### EXERCISE INSTRUCTIONS
The required output is the line with "紧跟首长步伐 帝国繁荣昌盛" and each line that follows it to the end of the entries below, copied exactly and with nothing added.

◆ ◆ ◆ ◆

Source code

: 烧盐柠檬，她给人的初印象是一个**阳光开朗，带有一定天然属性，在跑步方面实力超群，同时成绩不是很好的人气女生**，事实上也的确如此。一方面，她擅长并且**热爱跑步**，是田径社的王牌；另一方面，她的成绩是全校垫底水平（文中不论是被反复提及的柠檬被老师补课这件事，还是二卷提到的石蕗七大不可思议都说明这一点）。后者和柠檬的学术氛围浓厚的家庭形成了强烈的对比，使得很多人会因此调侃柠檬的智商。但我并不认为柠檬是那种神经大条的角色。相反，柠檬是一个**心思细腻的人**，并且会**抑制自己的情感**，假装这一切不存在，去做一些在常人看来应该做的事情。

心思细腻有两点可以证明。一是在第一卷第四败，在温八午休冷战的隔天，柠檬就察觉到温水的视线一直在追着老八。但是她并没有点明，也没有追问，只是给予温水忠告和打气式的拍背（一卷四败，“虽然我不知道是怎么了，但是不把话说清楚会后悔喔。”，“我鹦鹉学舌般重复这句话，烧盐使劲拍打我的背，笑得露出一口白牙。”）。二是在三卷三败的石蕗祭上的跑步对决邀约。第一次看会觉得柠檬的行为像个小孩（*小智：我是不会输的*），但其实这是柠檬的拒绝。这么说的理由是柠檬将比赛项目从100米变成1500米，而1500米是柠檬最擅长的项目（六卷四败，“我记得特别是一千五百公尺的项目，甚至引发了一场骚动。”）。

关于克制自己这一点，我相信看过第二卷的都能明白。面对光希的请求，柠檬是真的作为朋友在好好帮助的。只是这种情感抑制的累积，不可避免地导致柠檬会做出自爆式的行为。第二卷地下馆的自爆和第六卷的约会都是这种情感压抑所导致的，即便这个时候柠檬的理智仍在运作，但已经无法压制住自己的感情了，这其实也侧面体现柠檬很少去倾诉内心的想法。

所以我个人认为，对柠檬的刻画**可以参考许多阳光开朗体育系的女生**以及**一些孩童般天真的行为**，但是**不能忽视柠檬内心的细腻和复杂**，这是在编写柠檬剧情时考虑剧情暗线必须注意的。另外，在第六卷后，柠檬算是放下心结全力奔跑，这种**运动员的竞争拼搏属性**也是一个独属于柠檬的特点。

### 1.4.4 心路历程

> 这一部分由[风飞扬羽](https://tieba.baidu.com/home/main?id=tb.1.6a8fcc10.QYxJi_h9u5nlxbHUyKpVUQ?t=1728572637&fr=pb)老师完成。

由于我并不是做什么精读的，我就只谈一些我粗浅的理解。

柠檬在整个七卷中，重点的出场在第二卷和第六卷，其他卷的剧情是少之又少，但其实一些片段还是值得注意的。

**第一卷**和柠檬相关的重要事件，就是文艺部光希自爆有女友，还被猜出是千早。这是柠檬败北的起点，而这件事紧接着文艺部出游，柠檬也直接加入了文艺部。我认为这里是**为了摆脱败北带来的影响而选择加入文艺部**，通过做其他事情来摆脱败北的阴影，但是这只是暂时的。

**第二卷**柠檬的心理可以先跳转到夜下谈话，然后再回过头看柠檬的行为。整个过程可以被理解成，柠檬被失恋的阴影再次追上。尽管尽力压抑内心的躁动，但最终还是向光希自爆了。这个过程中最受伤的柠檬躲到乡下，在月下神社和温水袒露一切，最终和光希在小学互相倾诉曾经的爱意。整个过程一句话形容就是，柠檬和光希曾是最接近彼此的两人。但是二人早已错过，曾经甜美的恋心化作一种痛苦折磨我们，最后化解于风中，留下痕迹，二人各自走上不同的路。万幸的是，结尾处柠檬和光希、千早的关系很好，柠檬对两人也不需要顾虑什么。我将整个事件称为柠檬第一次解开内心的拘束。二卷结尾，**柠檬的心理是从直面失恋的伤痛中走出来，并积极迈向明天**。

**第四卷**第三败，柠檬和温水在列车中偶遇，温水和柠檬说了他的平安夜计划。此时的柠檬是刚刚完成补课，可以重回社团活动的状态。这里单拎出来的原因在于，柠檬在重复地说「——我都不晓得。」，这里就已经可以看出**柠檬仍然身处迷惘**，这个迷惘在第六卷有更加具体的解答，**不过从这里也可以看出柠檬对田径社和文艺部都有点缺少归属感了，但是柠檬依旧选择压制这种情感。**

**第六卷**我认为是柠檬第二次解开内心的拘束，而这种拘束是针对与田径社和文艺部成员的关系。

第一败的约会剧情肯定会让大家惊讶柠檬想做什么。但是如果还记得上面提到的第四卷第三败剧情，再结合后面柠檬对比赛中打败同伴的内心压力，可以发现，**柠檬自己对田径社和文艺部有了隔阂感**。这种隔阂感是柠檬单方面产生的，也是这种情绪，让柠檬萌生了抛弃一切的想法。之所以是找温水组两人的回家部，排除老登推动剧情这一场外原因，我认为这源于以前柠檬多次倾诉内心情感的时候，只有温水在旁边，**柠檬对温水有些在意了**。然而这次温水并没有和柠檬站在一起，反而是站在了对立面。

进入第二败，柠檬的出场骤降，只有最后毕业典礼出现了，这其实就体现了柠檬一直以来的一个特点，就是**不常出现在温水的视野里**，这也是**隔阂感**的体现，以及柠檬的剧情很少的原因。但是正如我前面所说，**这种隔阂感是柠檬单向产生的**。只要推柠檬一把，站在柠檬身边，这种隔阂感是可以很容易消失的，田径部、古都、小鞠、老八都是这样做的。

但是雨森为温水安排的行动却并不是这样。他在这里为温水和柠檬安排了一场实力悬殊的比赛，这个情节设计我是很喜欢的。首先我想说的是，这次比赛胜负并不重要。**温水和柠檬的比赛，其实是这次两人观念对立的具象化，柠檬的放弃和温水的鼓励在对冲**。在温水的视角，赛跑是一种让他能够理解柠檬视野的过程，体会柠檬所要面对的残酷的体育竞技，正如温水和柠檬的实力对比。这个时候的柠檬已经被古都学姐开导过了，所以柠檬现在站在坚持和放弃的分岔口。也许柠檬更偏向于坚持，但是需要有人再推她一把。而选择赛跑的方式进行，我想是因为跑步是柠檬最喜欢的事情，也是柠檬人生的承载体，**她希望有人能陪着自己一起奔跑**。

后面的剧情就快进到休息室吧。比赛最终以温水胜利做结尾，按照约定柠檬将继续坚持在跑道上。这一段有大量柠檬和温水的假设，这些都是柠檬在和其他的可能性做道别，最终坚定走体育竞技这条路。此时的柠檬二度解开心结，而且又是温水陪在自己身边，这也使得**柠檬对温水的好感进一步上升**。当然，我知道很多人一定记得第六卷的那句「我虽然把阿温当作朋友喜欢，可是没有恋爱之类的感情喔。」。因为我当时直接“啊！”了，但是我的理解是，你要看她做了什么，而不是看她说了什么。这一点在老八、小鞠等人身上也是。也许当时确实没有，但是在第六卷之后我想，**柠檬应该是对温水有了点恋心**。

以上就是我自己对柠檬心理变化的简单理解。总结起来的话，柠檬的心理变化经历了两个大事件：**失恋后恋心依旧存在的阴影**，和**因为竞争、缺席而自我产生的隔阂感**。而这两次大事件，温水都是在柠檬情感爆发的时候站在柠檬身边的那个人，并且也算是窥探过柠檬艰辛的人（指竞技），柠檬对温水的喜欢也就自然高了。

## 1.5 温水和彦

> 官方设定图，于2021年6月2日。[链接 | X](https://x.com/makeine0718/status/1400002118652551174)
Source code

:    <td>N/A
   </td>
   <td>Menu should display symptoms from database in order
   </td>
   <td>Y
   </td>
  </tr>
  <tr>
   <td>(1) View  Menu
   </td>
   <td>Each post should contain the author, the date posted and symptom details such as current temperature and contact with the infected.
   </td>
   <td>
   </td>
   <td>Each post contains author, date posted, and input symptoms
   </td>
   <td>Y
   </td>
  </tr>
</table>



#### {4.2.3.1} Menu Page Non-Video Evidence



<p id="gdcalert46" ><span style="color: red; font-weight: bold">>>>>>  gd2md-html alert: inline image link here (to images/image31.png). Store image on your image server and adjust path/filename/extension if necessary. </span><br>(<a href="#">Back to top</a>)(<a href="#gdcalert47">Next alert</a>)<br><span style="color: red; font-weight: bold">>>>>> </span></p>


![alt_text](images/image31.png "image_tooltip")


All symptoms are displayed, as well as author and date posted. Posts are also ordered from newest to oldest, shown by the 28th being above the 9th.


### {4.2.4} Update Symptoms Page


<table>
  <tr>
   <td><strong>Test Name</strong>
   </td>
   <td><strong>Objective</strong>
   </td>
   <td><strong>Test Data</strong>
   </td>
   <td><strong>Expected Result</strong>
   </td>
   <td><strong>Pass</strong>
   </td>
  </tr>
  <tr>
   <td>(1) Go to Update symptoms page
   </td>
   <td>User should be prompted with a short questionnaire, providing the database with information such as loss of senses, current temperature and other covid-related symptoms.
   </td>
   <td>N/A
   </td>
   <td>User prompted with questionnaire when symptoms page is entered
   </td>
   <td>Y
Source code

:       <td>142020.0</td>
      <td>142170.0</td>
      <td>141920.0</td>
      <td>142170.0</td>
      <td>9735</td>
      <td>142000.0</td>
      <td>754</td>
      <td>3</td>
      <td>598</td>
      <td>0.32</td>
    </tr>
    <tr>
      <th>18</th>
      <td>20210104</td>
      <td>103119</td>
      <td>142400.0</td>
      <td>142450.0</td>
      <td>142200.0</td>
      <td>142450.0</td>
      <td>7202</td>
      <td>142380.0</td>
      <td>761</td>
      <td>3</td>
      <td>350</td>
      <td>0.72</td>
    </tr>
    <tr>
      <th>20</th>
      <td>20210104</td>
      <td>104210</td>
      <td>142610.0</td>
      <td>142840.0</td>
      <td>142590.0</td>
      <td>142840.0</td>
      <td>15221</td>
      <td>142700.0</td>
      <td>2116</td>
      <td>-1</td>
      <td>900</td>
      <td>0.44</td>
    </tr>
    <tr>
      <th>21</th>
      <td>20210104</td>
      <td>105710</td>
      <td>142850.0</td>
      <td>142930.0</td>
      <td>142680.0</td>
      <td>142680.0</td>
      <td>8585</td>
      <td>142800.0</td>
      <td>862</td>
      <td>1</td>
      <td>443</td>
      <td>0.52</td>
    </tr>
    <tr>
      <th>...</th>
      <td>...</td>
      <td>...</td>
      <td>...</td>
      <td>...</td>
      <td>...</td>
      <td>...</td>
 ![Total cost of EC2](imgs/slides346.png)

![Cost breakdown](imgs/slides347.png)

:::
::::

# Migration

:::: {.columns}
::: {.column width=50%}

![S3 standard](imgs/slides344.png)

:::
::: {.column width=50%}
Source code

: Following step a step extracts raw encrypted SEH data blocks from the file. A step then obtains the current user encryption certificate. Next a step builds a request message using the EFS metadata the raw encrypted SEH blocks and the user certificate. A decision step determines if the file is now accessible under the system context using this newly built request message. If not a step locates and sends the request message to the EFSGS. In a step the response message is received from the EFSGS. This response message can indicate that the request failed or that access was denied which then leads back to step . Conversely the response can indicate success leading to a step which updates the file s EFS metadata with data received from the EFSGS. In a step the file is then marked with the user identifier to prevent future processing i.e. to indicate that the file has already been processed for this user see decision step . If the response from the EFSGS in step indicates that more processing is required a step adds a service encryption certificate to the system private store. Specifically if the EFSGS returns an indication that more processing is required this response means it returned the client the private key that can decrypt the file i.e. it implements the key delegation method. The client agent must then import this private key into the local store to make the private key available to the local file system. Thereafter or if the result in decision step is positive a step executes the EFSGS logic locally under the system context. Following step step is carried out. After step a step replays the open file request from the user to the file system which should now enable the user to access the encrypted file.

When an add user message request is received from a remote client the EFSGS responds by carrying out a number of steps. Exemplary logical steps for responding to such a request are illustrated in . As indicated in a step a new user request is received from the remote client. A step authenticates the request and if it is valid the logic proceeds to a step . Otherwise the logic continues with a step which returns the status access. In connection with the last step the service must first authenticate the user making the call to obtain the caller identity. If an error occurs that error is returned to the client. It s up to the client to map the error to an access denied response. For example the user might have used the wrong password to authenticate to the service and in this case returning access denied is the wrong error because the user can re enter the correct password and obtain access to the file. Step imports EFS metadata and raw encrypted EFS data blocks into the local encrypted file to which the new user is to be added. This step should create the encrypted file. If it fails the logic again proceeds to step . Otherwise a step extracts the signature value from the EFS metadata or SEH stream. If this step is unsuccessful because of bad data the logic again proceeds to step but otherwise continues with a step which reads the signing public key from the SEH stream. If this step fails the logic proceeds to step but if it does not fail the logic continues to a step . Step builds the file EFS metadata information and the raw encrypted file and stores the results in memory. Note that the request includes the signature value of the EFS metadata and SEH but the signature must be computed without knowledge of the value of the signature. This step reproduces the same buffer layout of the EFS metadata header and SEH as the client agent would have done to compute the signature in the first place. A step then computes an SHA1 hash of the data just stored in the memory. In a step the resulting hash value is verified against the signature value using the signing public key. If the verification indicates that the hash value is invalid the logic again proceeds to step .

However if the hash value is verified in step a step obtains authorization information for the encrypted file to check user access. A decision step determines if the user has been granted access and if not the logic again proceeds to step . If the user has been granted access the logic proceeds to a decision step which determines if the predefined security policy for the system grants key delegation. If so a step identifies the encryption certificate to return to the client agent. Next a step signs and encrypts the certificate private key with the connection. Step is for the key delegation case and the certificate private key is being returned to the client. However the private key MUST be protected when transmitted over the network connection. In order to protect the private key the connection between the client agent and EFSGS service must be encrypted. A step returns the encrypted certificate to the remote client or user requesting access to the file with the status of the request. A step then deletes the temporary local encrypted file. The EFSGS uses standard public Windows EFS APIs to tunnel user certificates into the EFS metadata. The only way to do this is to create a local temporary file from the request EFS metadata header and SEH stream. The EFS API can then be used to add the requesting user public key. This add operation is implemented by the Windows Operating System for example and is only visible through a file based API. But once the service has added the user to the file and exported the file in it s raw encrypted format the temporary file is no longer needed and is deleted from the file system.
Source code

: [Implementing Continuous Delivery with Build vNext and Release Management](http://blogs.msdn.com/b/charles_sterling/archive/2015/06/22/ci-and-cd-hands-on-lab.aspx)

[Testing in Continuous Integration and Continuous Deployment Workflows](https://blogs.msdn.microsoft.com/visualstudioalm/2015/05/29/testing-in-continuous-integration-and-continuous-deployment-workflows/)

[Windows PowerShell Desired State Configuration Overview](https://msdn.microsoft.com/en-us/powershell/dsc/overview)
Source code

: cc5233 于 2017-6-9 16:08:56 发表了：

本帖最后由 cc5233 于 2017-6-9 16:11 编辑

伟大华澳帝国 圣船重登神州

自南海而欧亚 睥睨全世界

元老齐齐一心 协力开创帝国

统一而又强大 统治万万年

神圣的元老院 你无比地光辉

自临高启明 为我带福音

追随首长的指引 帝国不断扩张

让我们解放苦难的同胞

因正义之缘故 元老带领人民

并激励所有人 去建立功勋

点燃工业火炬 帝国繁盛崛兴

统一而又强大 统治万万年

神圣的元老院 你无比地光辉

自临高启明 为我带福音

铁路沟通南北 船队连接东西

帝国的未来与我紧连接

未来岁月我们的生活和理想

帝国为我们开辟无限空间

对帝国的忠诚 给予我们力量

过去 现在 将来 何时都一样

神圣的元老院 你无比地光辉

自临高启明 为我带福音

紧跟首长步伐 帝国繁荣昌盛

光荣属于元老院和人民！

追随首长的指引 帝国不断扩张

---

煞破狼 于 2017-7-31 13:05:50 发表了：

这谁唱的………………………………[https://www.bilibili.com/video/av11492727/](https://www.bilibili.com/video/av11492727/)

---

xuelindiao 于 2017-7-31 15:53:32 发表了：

◆ ◆ ◆ ◆

### SOLVED PROBLEM
紧跟首长步伐 帝国繁荣昌盛

光荣属于元老院和人民！

追随首长的指引 帝国不断扩张

---

煞破狼 于 2017-7-31 13:05:50 发表了：

这谁唱的………………………………[https://www.bilibili.com/video/av11492727/](https://www.bilibili.com/video/av11492727/)

---

xuelindiao 于 2017-7-31 15:53:32 发表了：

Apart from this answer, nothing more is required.